I've been trying to set myself realistic goals for where I want to be in life and trying hard to achieve them for a while now. Bear with me, I am no granola crunching hippie or some kind of new age practitioner or something... I am just a fat guy trying to not be so fat as it were. But what if you're goals are simply unachievable? I mean, what happens if you're goal is a worthy one and your work towards it admirable... but the chance of you achieving it nigh on impossible?

This week, His Holiness the Dalai Lama came to UBC and Vancouver for a conference on peace. While I am not one of those people who looks to Eastern philosophy for spiritual guidance (what with me being from the East and all), I genuinely do admire this man and his take on life. Regardless of what the official Chinese government and some others may call him, he is something of a spiritual being... someone a lot of people seem to be mesmerised by. He is no wolf in sheep's clothing as the bureaucrats in Beijing portray him to be, but he sure is something else. So nice that a whole load of kids took trains and buses and cars to go out to GM Place I think to hear him (and others) talk about peace.

He has articulated his dream of going back to Tibet for years now. But what are his chances? I mean, it is a lofty dream, it is definitely a worthy one, but realistically, what are the chances that he will ever set foot in Tibet again? In one word, none. Some revolutions will never come. Will he ever give up on the dream though? Not likely. Has his life been in vain? I don't know any more.

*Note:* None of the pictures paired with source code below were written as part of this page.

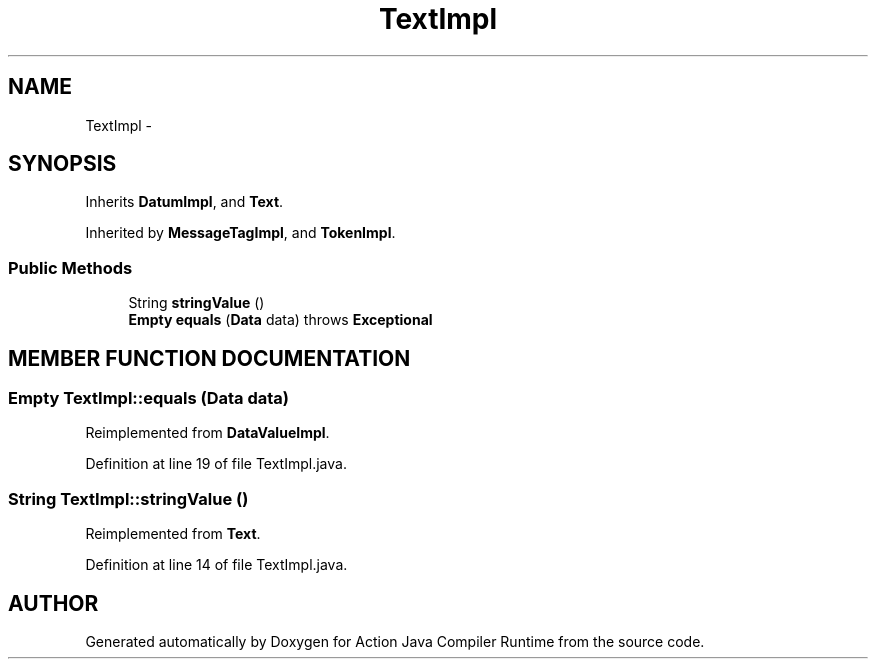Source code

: .TH "TextImpl" 3 "13 Sep 2002" "Action Java Compiler Runtime" \" -*- nroff -*-
.ad l
.nh
.SH NAME
TextImpl \- 
.SH SYNOPSIS
.br
.PP
Inherits \fBDatumImpl\fP, and \fBText\fP.
.PP
Inherited by \fBMessageTagImpl\fP, and \fBTokenImpl\fP.
.PP
.SS "Public Methods"

.in +1c
.ti -1c
.RI "String \fBstringValue\fP ()"
.br
.ti -1c
.RI "\fBEmpty\fP \fBequals\fP (\fBData\fP data) throws \fBExceptional\fP"
.br
.in -1c
.SH "MEMBER FUNCTION DOCUMENTATION"
.PP 
.SS "\fBEmpty\fP TextImpl::equals (\fBData\fP data)"
.PP
Reimplemented from \fBDataValueImpl\fP.
.PP
Definition at line 19 of file TextImpl.java.
.SS "String TextImpl::stringValue ()"
.PP
Reimplemented from \fBText\fP.
.PP
Definition at line 14 of file TextImpl.java.

.SH "AUTHOR"
.PP 
Generated automatically by Doxygen for Action Java Compiler Runtime from the source code.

Sometimes, dreams are just dreams. Nice things you would like to have. Sometimes, you convince yourself they are worth your while and you pursue it pig-headedly even though you know in your mind that you are swimming against the tide and don't have a hope in hell of achieving them. And yet you pursue it like it was the only thing that mattered. Such is the human spirit. I wonder what happens to all those who spent their lifetimes into achieving their goals and ultimately failed. Do they die as unhappy souls only to be re-born into a world with a whole new purpose? Perhaps we are going into the supernatural here... but it does make me wonder.

At any rate, chase those dreams I say. Because they are what makes life worth living.